FRAGMENTO EXTRAÍDO =
——————

Comedia mutante y experimental
Con Imperio (2006), David Lynch pudo hacer una obra maestra onírica, erótica y musical mediante las texturas digitales. Lynch rehúsa el juego del cine mainstream, pero confía en el poder mítico, pesadillesco y sugestivo de Hollywood. Jean-Luc Godard hace rato que no confía demasiado en el cine, y sus declaraciones acerca de Hollywood -y del mundo en general, a juzgar por las entrevistas que ha concedido en los últimos 25 años- suelen oscilar entre lo incisivo y lo petulante. Godard, reactivo frente al mundo contemporáneo, rechaza tantas cosas que hasta cabría reclamarle lo que él mismo (cuando era un joven crítico a punto de volverse el cineasta-faro de la modernidad cinematográfica) reclamaba a los directores franceses: filmar las chicas y los chicos de hoy, la vida que les pasaba por al lado.
Pero Godard -taimado y ladino, todavía provocador- logra filmar imágenes contemporáneas desde su torre gruñona: la bajísima calidad pixelada convive con planos radiantes; hay un original 3D que se usa de forma casi dolorosa para los ojos y se impone la pausa en la imagen en movimiento como si estuviéramos viendo videos por streaming defectuoso. Los sonidos son de oscilante calidad, hay cuerpos desnudos de un hombre y una mujer, defecaciones, reflexiones diversas, citas y citas, un perro que reaparece.
Esto es Godard desde fines del siglo XX: cine-ensayo, cuyo máximo y mejor exponente podría ubicarse en el corto Del origen del siglo XXI (2000). Afortunadamente, por más que haya un barco (con bandera francesa de un lado y suiza del otro, un barco-Godard), Adiós al lenguaje es mucho menos plañidera y plúmbea que Film Socialisme.

——————

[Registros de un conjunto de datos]
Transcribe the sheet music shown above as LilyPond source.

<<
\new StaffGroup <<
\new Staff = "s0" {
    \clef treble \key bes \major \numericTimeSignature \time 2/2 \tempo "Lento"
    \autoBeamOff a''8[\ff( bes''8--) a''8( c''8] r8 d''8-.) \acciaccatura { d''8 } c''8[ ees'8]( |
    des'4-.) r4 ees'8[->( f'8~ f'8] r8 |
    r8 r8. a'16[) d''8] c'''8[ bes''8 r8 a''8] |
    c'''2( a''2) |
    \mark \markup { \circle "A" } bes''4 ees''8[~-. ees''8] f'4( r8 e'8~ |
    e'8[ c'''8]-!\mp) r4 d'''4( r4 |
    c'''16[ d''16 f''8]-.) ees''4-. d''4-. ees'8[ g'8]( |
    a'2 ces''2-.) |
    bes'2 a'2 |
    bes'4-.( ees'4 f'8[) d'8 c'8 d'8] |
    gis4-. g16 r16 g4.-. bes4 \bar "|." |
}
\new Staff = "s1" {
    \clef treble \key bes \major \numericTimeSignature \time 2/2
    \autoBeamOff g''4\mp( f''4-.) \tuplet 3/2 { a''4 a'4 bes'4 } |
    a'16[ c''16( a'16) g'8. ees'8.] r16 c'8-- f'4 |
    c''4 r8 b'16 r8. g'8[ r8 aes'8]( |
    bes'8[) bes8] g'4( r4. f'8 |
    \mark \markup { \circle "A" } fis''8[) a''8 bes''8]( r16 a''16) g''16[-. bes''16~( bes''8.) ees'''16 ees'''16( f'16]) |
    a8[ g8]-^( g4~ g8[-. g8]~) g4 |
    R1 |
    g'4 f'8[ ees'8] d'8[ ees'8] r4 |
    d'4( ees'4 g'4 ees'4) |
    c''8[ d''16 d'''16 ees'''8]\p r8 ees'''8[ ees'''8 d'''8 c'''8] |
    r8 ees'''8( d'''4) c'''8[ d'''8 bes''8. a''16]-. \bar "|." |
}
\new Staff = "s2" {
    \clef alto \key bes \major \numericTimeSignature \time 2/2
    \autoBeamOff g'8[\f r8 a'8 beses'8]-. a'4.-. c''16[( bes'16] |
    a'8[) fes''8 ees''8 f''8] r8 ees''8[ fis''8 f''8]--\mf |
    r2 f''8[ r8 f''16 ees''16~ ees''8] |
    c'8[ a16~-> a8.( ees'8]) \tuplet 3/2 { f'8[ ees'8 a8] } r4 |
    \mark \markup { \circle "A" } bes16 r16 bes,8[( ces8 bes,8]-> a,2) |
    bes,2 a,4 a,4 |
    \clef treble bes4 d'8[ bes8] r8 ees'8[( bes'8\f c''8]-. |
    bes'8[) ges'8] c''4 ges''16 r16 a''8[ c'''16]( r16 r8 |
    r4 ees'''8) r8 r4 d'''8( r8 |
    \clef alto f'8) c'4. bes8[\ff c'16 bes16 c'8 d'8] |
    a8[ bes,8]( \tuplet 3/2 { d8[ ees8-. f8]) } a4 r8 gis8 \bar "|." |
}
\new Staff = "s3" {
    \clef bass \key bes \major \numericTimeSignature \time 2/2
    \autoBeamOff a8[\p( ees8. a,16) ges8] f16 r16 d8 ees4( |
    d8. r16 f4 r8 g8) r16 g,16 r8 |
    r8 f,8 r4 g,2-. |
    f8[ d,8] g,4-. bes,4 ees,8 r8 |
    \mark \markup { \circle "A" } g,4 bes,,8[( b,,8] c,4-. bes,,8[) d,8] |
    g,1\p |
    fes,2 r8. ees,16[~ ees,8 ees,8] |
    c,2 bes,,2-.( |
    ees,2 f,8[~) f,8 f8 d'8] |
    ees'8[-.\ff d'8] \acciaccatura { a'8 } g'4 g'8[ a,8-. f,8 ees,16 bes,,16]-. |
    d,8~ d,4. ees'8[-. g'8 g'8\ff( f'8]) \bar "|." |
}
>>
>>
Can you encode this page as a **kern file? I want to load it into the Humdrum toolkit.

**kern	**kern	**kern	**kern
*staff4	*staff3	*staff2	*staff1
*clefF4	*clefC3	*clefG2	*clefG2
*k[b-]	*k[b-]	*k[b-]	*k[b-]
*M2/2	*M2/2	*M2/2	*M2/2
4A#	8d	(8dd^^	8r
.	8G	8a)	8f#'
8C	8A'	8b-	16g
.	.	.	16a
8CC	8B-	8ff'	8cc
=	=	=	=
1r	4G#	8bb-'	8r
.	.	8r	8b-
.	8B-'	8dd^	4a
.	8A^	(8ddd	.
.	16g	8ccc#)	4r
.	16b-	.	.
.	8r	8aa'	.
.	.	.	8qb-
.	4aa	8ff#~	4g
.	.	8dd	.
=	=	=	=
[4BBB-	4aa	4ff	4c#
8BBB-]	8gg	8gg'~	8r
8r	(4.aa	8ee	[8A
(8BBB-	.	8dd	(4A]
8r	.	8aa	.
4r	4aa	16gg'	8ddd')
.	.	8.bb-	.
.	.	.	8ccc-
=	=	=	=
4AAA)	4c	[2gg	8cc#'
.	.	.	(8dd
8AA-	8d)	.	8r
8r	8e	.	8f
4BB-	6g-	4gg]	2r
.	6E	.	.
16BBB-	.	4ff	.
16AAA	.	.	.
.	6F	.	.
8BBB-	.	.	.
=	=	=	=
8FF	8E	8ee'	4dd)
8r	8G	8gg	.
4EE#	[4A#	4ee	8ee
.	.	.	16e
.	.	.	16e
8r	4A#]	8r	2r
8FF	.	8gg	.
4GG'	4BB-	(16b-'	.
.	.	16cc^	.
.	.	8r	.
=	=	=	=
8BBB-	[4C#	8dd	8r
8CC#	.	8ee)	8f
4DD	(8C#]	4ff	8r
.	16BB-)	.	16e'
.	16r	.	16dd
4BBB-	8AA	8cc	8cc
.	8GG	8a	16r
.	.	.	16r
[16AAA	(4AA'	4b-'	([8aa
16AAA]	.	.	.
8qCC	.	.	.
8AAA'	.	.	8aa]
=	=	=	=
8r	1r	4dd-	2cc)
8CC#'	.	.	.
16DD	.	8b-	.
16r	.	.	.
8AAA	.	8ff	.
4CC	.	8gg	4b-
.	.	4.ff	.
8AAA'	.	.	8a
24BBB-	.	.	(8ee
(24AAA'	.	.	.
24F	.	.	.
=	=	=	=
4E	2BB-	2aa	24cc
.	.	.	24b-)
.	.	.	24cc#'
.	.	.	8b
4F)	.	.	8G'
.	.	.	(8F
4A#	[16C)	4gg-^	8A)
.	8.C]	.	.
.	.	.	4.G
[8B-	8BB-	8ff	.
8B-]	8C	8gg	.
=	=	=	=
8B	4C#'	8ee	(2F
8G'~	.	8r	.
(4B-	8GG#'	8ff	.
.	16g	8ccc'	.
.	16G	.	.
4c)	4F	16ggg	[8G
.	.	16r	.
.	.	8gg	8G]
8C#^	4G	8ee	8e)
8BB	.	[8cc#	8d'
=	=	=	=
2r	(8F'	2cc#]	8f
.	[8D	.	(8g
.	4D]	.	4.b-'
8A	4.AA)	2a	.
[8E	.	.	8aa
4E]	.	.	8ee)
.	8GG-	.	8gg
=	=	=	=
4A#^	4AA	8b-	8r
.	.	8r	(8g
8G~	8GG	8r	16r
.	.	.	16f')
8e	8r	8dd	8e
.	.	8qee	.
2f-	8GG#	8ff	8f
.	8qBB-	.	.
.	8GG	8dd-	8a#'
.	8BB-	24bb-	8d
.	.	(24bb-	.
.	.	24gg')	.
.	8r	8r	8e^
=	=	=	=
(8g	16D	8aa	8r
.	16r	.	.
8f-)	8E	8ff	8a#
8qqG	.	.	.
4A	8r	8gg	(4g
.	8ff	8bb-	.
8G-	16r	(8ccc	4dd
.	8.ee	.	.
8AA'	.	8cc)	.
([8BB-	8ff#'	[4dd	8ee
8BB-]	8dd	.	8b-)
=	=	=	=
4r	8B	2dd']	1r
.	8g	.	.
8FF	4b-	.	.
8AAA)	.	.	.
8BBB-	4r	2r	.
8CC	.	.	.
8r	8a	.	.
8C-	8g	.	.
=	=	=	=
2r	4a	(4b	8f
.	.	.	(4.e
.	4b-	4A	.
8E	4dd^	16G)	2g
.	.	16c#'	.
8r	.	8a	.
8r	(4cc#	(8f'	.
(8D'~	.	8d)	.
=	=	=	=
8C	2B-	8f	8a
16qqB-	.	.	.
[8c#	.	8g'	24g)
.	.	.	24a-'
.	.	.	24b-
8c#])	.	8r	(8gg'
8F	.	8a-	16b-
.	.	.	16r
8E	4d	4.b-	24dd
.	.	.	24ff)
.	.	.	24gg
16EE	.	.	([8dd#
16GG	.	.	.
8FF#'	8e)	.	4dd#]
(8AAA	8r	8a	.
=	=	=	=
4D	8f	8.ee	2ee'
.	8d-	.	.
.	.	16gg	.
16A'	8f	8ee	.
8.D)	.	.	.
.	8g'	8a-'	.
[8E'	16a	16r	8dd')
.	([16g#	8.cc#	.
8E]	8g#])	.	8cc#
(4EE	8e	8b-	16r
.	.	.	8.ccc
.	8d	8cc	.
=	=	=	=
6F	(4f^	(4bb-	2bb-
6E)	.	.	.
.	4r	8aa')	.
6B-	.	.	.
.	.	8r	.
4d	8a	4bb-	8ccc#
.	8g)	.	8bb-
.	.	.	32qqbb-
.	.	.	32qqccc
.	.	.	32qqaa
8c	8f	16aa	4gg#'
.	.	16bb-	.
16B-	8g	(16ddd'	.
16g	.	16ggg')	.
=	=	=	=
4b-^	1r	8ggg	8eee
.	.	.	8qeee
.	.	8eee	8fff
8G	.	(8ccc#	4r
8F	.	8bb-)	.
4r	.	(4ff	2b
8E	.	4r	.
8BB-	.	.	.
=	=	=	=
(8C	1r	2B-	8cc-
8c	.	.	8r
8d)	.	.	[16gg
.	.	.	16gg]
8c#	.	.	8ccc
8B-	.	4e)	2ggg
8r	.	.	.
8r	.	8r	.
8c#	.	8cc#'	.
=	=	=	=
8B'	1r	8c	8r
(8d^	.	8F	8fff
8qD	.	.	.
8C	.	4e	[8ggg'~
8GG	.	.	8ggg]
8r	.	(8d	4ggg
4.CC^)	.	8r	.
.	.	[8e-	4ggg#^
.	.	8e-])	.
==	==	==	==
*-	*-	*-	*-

——————

QUÉ SE PIDE =
Reproduce de principio a fin, sin alterar nada, la reseña sobre Adiós al lenguaje de Godard.

RESPUESTA DEL EJERCICIO =
Comedia mutante y experimental
Con Imperio (2006), David Lynch pudo hacer una obra maestra onírica, erótica y musical mediante las texturas digitales. Lynch rehúsa el juego del cine mainstream, pero confía en el poder mítico, pesadillesco y sugestivo de Hollywood. Jean-Luc Godard hace rato que no confía demasiado en el cine, y sus declaraciones acerca de Hollywood -y del mundo en general, a juzgar por las entrevistas que ha concedido en los últimos 25 años- suelen oscilar entre lo incisivo y lo petulante. Godard, reactivo frente al mundo contemporáneo, rechaza tantas cosas que hasta cabría reclamarle lo que él mismo (cuando era un joven crítico a punto de volverse el cineasta-faro de la modernidad cinematográfica) reclamaba a los directores franceses: filmar las chicas y los chicos de hoy, la vida que les pasaba por al lado.
Pero Godard -taimado y ladino, todavía provocador- logra filmar imágenes contemporáneas desde su torre gruñona: la bajísima calidad pixelada convive con planos radiantes; hay un original 3D que se usa de forma casi dolorosa para los ojos y se impone la pausa en la imagen en movimiento como si estuviéramos viendo videos por streaming defectuoso. Los sonidos son de oscilante calidad, hay cuerpos desnudos de un hombre y una mujer, defecaciones, reflexiones diversas, citas y citas, un perro que reaparece.
Esto es Godard desde fines del siglo XX: cine-ensayo, cuyo máximo y mejor exponente podría ubicarse en el corto Del origen del siglo XXI (2000). Afortunadamente, por más que haya un barco (con bandera francesa de un lado y suiza del otro, un barco-Godard), Adiós al lenguaje es mucho menos plañidera y plúmbea que Film Socialisme.